La dernière fois que l’équipe de France est restée plus de 130 jours sans jouer (on le rappelle, le délai qui sépare le France-Côte d’Ivoire de novembre 2016 au Luxembourg-France du 25 mars prochain), ça remonte à 1991. L’équipe dirigée alors par Michel Platini n’avait rien fait entre sa victoire au Parc contre l’Albanie en mars et son déplacement à Poznan contre la Pologne en août.
L’hiver au chaud, une tendance qui se confirme
On constatera toutefois que que les deux derniers hivers (en décidant arbitrairement que la période hivernale commence le 21 décembre et finit le 21 mars) avaient été aussi blancs que celui-ci, puisque les Bleus étaient restés au chaud pendant 129 jours entre novembre 2015 (Angleterre à Wembley) et mars 2016 (Pays-Bas à Amsterdam). Et 128 jours entre novembre 2014 (Suède à Marseille) et mars 2015 (Brésil à Saint-Denis).
Autrement dit, la tendance à l’hiver sans jouer se confirme. C’est donc la troisième fois que l’équipe de France ne sort plus avant le 21 mars. Elle ne joue plus en février depuis 2013 (Allemagne à Saint-Denis), elle boycotte janvier depuis 1999 (Maroc à Marseille) et elle évite décembre depuis 1994 (Azerbaïdjan à Trabzon).
L’unification progressive du calendrier international dans le courant des années 2000 a entraîné l’abandon des dates hivernales, les mois de février et la première quinzaine de mars étant consacrés prioritairement aux compétitions européennes de clubs.
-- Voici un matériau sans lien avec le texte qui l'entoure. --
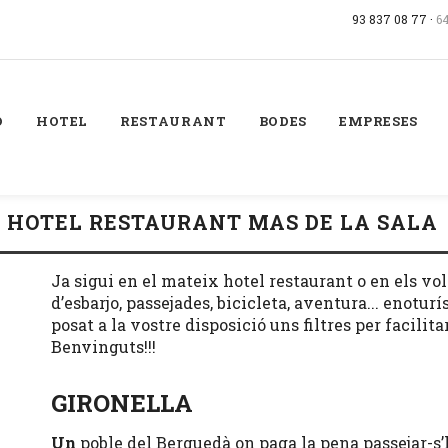
93 837 08 77 ·
6
Ó
HOTEL
RESTAURANT
BODES
EMPRESES
L HOTEL RESTAURANT MAS DE LA SALA
Ja sigui en el mateix hotel restaurant o en els vo
d’esbarjo, passejades, bicicleta, aventura... enotu
posat a la vostre disposició uns filtres per facilit
Benvinguts!!!
GIRONELLA
Un
poble del Berguedà on paga la pena passejar-s’h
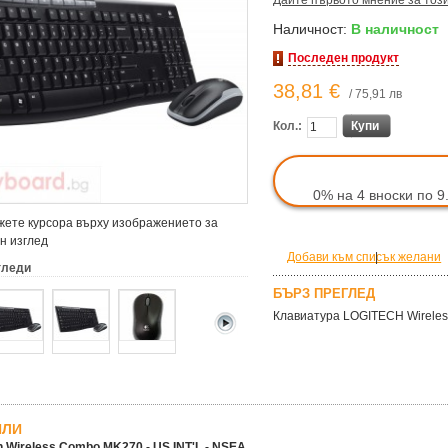
Дайте първото мнение за тоз
Наличност:
В наличност
Последен продукт
38,81 €
/ 75,91 лв
Кол.:
Купи
0% на 4 вноски по 9
ете курсора върху изображението за
н изглед
Добави към списък желани
|
гледи
БЪРЗ ПРЕГЛЕД
Клавиатура LOGITECH Wireles
ЙЛИ
h Wireless Combo MK270 - US INT'L - NSEA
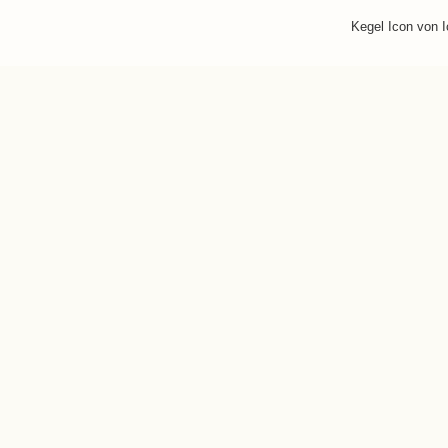
Kegel Icon von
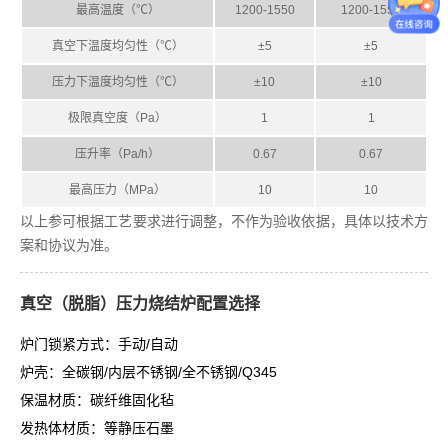
最高温度（℃）
1200-1550
1200-1550
真空下温度均匀性（℃）
±5
±5
压力下
温度均匀性（℃）
±10
±10
极限真空度（Pa）
1
1
压升率（Pa/h）
0.67
0.67
最高压力（MPa）
10
10
以上参可根据工艺要求进行调整，不作为验收依据，具体以技术方
案和协议为准。
真空（脱脂）压力烧结炉配置选择
炉门锁紧方式：手动/自动
炉壳：全碳钢/内层不锈钢/全不锈钢/Q345
保温材质：碳纤维固化毡
发热体材质：等静压石墨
Un quart de siècle de matches hivernaux
Ce phénomène est plutôt récent, car entre 1988 et 2013, soit 26 hivers consécutifs, les Bleus ont toujours joué au moins une fois entre début janvier et la troisième semaine de mars. En 1989, 1990, 1996, 1997 et 1998 ils ont même joué deux fois, et trois fois en 1988 et 1990. Dans le premier cas, il s’agissait d’une série de trois amicaux à Tel Aviv, à Toulouse et à Monaco. Dans le second, une tournée au Koweït puis un amical à Montpellier. En règle générale, au moins jusqu’en 1999, c’était l’occasion de jouer dans le sud (Marseille, Nîmes, Naples, le Portugal).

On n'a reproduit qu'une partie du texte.